Durant to suggested it’s possible Harden can maintain his playmaking along with his prolific scoring. "I think he’s going to have to do both," Durant said. "There are going to be nights where he is going to have to get 30. James is ready for anything, and he has been through everything in this league. Whatever you throw at him, he will be prepared."

Ultimately, Nash admitted the first half of the season will be spent experimenting with big lineups and small lineups. It’s possible Bruce Brown could replace Irving in the backcourt, or Joe Harris could slide from small forward to shooting guard. If Harris moves and Durant shifts to small forward, that leaves an opening for a big at power forward alongside center Blake Griffin.

Either LaMarcus Aldridge or Paul Millsap could start in the frontcourt in that case.
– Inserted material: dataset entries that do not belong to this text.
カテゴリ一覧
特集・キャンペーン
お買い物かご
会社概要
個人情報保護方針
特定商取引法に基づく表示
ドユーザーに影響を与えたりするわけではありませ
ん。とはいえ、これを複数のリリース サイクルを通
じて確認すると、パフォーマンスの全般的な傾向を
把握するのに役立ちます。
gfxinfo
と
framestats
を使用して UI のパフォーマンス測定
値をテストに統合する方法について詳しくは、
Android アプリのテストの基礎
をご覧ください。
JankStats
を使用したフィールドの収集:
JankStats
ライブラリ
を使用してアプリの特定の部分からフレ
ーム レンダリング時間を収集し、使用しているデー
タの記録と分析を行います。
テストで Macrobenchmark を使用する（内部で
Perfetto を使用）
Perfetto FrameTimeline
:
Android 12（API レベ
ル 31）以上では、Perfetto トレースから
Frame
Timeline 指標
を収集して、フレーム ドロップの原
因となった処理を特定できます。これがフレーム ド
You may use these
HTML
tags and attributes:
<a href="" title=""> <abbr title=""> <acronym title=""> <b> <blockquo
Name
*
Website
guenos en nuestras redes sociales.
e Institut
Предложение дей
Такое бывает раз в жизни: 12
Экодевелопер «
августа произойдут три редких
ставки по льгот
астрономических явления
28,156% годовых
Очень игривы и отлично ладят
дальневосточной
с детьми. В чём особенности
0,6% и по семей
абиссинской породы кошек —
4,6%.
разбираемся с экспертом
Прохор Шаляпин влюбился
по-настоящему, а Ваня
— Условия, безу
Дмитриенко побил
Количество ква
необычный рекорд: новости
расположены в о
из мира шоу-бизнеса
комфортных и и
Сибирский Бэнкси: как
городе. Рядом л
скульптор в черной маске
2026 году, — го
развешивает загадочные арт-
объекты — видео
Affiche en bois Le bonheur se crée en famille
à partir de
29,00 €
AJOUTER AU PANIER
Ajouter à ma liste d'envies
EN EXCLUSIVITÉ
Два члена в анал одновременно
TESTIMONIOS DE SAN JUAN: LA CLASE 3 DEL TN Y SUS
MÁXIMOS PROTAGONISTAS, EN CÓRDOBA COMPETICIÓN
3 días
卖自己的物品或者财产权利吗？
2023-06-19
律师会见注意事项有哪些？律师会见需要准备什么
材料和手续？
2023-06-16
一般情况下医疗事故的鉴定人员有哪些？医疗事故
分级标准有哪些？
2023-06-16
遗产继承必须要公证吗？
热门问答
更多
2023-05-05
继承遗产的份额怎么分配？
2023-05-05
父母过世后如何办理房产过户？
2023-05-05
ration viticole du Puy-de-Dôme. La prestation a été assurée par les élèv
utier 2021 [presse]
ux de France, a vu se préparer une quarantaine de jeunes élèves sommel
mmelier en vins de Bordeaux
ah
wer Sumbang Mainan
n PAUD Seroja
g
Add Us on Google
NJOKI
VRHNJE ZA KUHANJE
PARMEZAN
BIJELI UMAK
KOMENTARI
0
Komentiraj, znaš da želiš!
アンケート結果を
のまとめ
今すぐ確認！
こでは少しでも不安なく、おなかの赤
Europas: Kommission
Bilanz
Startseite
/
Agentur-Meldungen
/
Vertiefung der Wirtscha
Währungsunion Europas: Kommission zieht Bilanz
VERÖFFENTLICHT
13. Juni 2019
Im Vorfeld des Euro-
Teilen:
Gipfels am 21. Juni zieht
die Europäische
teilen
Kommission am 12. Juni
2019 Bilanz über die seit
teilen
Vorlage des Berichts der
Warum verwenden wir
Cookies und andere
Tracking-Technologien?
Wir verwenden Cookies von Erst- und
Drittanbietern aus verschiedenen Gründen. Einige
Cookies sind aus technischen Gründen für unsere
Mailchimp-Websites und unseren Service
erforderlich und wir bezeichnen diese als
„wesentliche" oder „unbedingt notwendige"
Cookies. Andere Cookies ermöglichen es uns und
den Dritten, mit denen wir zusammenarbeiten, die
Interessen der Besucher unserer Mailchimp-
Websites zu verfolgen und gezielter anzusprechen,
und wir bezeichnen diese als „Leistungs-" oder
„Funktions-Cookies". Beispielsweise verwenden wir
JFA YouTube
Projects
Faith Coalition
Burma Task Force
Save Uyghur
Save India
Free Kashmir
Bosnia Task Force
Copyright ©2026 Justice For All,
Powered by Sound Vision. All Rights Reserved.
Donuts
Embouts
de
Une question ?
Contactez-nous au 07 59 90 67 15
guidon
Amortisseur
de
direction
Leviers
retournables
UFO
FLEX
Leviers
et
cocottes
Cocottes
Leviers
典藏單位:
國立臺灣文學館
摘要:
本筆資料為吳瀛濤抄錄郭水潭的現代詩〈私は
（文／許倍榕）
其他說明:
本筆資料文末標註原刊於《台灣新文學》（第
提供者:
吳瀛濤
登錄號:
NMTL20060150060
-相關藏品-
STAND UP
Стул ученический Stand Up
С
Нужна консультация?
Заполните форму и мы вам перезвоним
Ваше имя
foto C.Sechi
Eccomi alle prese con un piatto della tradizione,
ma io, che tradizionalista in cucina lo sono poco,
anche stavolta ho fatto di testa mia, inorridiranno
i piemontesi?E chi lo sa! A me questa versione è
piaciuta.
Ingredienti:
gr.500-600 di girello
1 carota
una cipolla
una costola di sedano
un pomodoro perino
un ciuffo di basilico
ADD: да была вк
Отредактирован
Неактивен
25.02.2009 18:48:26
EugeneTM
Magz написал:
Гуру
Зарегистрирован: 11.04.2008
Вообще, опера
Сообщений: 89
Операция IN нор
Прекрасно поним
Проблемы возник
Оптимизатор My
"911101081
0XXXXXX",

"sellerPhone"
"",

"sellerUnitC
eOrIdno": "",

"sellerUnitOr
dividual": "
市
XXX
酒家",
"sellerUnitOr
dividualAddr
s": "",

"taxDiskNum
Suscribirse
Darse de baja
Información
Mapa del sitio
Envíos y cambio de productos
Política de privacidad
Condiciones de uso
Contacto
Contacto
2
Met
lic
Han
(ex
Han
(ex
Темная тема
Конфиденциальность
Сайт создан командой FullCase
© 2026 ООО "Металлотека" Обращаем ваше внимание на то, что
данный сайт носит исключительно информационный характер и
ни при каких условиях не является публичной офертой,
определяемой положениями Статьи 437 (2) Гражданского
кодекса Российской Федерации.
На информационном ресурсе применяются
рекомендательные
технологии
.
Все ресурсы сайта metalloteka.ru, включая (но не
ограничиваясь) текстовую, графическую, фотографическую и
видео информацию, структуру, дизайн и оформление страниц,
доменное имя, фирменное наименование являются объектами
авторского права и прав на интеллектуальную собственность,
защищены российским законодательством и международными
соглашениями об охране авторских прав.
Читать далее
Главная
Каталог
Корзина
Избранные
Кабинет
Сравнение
The Nets also added veteran sixth man Patty Mills in the backcourt, and he figures to lead the second unit while possibly teaming with guard Jevon Carter, who was acquired in a trade.

Nash said the process of figuring out starting lineups and rotations "is going to take months." Meanwhile, Durant expects Irving’s shadow to loom over the Nets, but he’s hopeful circumstances might change.

"This is not the ideal situation coming into the season," Durant said. "But it’s out of our control . . When Ky is ready, I am sure he will talk to Joe and Sean and they’ll figure it out and tell us. Until then, we are going to keep grinding."

Season prediction

The Nets’ status as NBA favorites took a hit with loss of Kyrie Irving for medical protocols related to his unvaccinated status. They struggled in the preseason and will do well to finish third in much-improved Eastern Conference behind the defending NBA champion Bucks and the 76ers. Record: 49-33.

Greg Logan has covered the Nets for Newsday since 2016.